» **Supplied text**:
┄┄┄┄┄┄┄┄┄┄
BooFae, here’s hoping it’s just Shadow being upset at you being gone. I had a cat once that successfully hid from me for 3 days after I returned from a couple day trip to Key West because how dare I leave him at home with only my best friend to check on him! I was convinced that he’d gotten out. Nope. When he thought I’d been punished enough, he came out of hiding.
Wordy, crossing my fingers for Mom’s Big Appointment!
shoe, glad you’re feeling better but sorry you had to go through the ick last night. 
swampy, you definitely deserved nappage. Personally, I think anyone that takes on the mowing duties deserves a nap when they’re done!
sari, I can’t believe that the seller is listing your parking pad as parking space in the back. Um… no. And if you’re street is anything like the ones I’ve been around, street parking is a joke! Hopefully whoever buys it won’t have a problem with it when they move in.
Wheelz, I’m tired just reading everything that you’ve been putting together. Good luck on finding a job soonishlike, and that tomorrow the coffee maker has it’s cup without incident.
FCM, I’m so sorry you’re having the make that decision. Making the decision for my Old Man Kitty was one of the hardest things I’ve ever done and I was thinking the same thing - Why can’t he just go to sleep and not wake up? But I am glad that I had the chance to say goodbye to him and he wasn’t alone when he went.
metalmouse, ARG!!! At least you were at home so you could wait in comfort. AAA has been a lifesaver for me on far more occasions than I’d like to count!
VanGo, I’ve been saying it for years - Mother Nature is having some of the worst menopausal symptoms I’ve ever known! She needs to find some way to control her mood swings.
I wish it was the second service! It’s the 3rd, with them not even getting it out to me after the second transmission because it wouldn’t come out of reverse. All of it has been covered (except the first, of course) by the three year, unlimited warranty. And considering what we paid, it all had better be!
pilot, wolfpup and shoe, I hadn’t thought of squirrels. Yeah, it was probably those little bastards. If I’d thought of it, I would have tried to throw them back at them.
JtC, I love your FIL’s inventiveness!
nellie, exactly like the apple throwing trees! And The Wizard of Oz was the first thing I thought of when the nuts started hitting the car!
shoe, I honestly wish it was just them figuring out a way to avoid school. It’s been a really rough balancing act the last couple of years between trying to get them to be responsible and being understanding about their depression and anxiety. Over the last two years, they’ve spent more time out of school than in school, though they do get their work done so they haven’t been in danger of failing. I just don’t know the best way to help them. Should I be more understanding? Should I be more of a hard ass? I know that when I was growing up, my step-mom was more the hard ass type for everything and that added to my depression and anxiety. She also didn’t believe in my anxiety attacks (which, as a nurse, she should have known better). I don’t want to be that kind of parent to CtE, but I don’t want to be taken advantage of either. I suspect I’m going to need to find a therapist for me to talk to just to get some of these thoughts out of my mind.
┄┄┄┄┄┄┄┄┄┄
» **Data shown**:
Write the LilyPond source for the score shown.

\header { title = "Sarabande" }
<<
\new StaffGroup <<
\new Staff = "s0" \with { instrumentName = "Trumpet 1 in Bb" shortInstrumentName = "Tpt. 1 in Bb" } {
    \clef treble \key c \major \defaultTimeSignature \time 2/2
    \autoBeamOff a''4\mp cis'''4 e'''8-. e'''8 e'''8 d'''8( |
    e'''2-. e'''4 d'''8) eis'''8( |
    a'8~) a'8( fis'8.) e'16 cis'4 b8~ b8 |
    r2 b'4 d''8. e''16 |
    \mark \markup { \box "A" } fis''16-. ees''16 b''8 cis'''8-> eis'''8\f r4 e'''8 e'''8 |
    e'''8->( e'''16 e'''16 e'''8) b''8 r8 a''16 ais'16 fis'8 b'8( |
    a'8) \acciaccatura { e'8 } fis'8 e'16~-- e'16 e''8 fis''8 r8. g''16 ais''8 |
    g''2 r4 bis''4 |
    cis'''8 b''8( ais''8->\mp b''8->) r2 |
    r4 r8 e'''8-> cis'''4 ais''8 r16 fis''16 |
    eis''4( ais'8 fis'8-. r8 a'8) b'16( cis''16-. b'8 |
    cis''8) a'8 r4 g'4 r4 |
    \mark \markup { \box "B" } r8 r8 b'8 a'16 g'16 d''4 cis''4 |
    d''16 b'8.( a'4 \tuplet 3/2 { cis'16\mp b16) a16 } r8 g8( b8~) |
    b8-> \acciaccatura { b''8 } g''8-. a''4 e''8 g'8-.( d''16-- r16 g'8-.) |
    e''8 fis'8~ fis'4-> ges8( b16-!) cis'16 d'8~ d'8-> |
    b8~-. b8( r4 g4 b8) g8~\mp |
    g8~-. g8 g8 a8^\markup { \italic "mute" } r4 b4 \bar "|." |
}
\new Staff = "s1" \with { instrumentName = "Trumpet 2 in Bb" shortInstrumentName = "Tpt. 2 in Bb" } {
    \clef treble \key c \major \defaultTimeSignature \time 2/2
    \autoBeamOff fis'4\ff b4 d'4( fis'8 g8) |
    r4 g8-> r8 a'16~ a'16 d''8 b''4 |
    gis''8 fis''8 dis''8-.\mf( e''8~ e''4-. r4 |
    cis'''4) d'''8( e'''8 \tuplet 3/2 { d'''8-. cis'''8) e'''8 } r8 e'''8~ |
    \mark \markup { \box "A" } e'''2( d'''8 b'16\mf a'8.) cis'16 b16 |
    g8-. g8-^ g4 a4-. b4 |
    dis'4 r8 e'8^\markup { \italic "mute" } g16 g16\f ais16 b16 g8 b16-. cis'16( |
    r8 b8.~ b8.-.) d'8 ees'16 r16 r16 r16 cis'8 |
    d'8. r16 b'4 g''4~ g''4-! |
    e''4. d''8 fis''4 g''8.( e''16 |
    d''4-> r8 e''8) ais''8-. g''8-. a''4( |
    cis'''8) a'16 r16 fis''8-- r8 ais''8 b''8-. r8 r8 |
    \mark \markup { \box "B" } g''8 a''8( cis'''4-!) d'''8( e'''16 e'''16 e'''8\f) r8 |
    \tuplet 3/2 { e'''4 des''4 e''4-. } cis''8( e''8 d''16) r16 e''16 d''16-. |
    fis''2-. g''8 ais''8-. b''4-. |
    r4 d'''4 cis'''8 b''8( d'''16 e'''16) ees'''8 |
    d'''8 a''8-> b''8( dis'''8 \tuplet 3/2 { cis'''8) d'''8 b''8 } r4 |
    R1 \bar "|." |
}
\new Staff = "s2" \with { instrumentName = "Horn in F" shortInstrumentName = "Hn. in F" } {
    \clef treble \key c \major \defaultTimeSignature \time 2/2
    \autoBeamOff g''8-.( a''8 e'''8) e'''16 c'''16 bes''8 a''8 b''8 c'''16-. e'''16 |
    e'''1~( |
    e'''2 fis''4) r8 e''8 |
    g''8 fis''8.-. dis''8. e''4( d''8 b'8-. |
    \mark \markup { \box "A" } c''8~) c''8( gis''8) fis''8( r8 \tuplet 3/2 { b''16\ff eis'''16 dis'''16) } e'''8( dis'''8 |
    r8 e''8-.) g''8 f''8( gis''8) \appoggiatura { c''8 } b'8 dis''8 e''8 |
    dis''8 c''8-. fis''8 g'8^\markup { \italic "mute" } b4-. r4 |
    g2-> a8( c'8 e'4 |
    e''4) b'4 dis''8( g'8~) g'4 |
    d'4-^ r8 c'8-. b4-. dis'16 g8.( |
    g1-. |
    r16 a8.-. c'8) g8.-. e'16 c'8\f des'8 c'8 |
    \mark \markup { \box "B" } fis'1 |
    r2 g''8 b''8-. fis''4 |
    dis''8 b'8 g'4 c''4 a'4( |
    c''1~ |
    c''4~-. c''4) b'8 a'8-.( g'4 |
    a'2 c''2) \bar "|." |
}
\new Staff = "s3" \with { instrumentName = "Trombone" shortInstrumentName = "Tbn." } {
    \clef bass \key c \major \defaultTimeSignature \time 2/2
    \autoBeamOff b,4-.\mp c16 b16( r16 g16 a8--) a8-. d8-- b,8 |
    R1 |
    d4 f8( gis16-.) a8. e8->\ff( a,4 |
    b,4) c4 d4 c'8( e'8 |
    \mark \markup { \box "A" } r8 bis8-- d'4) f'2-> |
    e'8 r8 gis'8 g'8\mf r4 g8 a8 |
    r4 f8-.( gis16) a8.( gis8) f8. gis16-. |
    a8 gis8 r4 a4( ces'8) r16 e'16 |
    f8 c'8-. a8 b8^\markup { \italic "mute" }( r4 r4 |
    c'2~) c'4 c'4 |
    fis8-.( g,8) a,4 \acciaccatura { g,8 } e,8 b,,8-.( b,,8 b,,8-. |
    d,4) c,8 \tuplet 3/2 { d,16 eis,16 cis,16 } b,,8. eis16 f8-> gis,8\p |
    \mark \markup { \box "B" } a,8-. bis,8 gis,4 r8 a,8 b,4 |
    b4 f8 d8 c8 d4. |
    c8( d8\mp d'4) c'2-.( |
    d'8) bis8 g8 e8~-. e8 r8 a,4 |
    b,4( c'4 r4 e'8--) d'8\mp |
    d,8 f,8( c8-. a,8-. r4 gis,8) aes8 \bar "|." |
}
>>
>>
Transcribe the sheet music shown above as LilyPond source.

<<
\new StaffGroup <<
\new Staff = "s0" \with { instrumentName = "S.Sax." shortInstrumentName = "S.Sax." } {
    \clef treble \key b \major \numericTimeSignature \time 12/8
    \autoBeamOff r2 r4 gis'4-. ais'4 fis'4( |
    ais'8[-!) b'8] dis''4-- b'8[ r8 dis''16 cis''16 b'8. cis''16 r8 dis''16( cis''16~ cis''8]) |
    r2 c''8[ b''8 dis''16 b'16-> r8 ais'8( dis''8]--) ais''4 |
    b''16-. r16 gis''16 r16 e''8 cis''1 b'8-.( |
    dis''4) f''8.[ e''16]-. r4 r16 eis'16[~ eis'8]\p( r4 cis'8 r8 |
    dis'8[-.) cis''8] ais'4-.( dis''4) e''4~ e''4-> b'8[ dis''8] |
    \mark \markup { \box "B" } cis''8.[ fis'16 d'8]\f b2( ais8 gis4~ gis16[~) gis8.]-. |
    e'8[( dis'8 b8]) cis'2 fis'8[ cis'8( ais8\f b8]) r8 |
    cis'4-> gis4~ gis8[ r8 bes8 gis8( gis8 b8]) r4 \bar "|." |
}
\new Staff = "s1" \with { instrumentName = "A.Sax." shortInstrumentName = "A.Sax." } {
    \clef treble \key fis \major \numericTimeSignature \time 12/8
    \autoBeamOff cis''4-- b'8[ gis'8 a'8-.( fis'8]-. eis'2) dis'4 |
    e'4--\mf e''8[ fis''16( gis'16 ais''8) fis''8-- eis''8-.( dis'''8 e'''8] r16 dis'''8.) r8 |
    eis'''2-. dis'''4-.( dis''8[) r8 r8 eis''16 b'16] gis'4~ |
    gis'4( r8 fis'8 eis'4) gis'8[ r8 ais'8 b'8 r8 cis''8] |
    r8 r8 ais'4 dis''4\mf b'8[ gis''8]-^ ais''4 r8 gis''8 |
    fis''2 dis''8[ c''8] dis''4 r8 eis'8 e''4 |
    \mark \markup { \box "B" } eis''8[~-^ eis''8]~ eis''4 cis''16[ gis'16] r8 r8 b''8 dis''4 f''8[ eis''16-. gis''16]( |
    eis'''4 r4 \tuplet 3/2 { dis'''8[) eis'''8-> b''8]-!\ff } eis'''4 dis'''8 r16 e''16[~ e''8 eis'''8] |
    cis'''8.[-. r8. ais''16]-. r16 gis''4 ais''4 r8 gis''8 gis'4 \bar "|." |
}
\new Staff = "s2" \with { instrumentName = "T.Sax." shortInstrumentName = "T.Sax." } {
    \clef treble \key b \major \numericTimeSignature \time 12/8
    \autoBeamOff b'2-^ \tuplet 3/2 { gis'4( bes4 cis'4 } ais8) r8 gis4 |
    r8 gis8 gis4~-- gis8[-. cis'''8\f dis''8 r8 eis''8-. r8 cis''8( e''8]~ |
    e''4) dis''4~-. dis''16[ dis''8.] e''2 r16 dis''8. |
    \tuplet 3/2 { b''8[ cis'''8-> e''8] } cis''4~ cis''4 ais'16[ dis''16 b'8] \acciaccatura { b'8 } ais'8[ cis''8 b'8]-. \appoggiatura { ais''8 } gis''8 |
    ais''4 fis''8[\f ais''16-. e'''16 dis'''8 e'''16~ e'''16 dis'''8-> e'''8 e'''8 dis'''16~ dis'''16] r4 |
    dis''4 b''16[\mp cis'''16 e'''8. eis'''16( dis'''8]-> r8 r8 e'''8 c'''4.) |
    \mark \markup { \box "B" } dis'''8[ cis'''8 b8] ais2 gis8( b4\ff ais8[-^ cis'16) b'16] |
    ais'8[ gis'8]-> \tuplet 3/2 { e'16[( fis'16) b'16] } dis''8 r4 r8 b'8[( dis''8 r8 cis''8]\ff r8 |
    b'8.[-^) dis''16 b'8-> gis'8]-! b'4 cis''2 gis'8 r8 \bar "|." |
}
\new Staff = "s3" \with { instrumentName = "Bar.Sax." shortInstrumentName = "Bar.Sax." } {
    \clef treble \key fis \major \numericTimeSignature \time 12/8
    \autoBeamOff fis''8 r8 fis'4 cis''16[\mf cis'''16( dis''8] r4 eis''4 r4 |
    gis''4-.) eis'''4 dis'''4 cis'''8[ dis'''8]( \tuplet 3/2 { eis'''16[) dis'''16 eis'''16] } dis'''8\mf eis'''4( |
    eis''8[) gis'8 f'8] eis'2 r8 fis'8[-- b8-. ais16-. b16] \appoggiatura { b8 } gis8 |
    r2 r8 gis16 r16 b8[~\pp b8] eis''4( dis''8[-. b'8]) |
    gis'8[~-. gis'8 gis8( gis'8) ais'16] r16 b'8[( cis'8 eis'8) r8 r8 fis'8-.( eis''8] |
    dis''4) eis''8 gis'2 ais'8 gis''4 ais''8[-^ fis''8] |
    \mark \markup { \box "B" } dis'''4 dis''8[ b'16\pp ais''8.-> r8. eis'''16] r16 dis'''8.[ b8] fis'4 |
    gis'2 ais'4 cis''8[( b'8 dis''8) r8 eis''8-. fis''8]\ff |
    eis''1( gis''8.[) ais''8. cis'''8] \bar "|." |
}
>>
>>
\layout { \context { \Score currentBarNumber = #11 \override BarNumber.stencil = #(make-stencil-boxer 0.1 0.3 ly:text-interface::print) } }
┄┄┄┄┄┄┄┄┄┄
» **What to work on**:
1. Quote the forum reply verbatim between "BooFae, here’s hoping" and "Mom’s Big Appointment!", inclusive.
2. According to the forum reply, how long did the writer's cat hide after the writer returned from the Key West trip?

» **Outputs in order**:
1.
BooFae, here’s hoping it’s just Shadow being upset at you being gone. I had a cat once that successfully hid from me for 3 days after I returned from a couple day trip to Key West because how dare I leave him at home with only my best friend to check on him! I was convinced that he’d gotten out. Nope. When he thought I’d been punished enough, he came out of hiding.
Wordy, crossing my fingers for Mom’s Big Appointment!

2. Three days.